WHAT YOU ARE ASKED TO DO:
Go through the entries below and copy each line containing the word "West".

........

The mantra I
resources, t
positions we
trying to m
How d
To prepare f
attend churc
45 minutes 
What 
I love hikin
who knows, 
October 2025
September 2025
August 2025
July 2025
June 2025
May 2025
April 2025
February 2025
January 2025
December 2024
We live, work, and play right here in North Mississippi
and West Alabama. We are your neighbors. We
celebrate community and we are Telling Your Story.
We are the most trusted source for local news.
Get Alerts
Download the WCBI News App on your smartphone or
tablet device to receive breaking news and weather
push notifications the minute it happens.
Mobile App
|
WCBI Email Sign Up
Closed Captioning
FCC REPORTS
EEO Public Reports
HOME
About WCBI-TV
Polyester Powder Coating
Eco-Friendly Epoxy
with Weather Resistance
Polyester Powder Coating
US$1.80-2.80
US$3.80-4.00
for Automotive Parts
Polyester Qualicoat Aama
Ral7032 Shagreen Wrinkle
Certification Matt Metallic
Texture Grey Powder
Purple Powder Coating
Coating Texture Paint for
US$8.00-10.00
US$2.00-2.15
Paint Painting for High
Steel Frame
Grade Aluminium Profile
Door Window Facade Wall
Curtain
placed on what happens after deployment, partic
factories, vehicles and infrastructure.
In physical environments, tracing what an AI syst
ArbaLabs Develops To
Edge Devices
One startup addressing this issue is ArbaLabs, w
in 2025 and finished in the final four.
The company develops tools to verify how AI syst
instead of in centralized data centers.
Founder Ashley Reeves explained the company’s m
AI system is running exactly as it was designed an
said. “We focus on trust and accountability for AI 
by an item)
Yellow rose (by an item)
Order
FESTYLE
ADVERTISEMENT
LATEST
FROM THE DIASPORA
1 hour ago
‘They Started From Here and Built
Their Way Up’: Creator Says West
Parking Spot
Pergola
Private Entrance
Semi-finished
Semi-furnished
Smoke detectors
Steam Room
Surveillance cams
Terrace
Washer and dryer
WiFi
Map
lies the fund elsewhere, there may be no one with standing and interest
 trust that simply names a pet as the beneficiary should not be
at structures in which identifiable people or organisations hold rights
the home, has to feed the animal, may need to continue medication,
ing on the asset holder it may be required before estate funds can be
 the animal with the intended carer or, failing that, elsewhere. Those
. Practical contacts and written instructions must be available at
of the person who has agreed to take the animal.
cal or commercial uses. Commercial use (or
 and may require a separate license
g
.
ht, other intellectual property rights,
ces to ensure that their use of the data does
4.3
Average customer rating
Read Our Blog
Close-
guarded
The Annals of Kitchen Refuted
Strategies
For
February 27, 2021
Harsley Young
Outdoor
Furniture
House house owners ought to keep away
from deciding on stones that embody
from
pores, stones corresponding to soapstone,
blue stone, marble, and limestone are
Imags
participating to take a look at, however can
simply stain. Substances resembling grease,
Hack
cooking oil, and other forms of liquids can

........

SOLUTION BELOW:
and West Alabama. We are your neighbors. We
Their Way Up’: Creator Says West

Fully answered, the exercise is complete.